Tak hanya pelaku, rumah sakit juga dinilai lalai dalam mengawasi aktivitas pelaku di lingkungan kerja. Menurut Adrianus, ada beberapa titik kelalaian yang perlu ditelusuri lebih lanjut oleh pihak berwenang.
"Bagaimana mungkin seorang mahasiswa magang bisa masuk ke lantai kosong tanpa pengawasan? Bisa memperoleh akses ke ruangan tertutup di malam hari? Ini tanda kelalaian. Apalagi CCTV hanya merekam tapi tak pernah dimonitor," ujar Adrianus.
Adrianus mengingatkan agar perhatian publik juga diberikan pada para korban. Ia mendorong Lembaga Perlindungan Saksi dan Korban (LPSK) untuk segera memberikan perlindungan psikologis dan pendampingan hukum.

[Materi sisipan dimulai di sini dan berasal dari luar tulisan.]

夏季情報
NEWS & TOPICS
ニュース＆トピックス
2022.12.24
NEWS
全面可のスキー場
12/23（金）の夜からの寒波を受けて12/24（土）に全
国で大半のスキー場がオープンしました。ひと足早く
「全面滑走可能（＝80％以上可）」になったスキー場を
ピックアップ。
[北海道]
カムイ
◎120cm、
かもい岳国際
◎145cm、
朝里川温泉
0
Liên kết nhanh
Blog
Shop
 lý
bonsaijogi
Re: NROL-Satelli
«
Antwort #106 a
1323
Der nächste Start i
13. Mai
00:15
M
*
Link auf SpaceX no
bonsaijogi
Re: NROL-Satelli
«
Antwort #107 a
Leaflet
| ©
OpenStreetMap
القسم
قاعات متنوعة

"Media terlalu fokus pada pelaku. Padahal, trauma korban luar biasa. Sudah semestinya LPSK turun tangan, dan negara hadir memberikan keadilan kepada mereka," tuturnya.
Seperti Diketahui, Dokter peserta PPDS Universitas Padjajaran (Unpad),
Priguna Anugerah Pratama (31), telah ditetapkan sebagai tersangka dan ditahan Polda Jabar sejak 23 Maret 2025 atas dugaan pemerkosaan terhadap pasiennya sendiri.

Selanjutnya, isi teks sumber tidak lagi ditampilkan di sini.